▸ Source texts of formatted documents
======
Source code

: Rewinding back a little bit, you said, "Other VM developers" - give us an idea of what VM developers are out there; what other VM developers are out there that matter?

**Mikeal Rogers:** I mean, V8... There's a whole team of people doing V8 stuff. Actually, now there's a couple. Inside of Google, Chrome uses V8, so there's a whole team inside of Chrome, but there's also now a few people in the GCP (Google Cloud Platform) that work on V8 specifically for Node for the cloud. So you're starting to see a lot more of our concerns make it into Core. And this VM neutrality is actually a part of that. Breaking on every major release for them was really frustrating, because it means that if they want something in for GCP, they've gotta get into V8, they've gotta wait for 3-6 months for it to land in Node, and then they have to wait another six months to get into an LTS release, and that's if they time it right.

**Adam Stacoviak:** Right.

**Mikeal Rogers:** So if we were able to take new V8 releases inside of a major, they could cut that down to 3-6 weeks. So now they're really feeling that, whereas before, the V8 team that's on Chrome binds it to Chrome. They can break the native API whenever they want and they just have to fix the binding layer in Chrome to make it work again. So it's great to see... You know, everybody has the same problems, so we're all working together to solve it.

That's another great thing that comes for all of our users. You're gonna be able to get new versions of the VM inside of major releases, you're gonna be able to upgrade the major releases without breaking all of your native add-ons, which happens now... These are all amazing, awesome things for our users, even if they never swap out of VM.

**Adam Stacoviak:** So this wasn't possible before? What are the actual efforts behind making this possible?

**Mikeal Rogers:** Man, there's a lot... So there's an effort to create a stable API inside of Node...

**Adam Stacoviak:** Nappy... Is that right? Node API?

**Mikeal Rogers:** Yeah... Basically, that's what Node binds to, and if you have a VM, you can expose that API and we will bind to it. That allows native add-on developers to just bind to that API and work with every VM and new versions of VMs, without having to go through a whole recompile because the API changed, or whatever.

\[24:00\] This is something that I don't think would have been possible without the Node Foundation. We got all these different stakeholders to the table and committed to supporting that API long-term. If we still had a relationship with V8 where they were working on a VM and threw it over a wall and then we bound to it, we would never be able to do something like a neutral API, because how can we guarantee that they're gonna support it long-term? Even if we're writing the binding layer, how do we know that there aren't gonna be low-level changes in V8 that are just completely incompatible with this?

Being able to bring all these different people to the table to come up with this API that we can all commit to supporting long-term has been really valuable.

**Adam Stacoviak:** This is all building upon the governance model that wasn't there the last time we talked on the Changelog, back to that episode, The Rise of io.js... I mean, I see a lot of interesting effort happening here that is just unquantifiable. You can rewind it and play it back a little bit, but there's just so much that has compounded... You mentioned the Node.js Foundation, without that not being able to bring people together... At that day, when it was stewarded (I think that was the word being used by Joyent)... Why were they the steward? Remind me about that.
======
▸ Directions
Rewrite the lines from the start of the records through the line containing "there that matter?" as a JSON list of strings, one string per line and no blank lines.

▸ Solution for this exercise
[
  "Source code",
  ": Rewinding back a little bit, you said, \"Other VM developers\" - give us an idea of what VM developers are out there; what other VM developers are out there that matter?"
]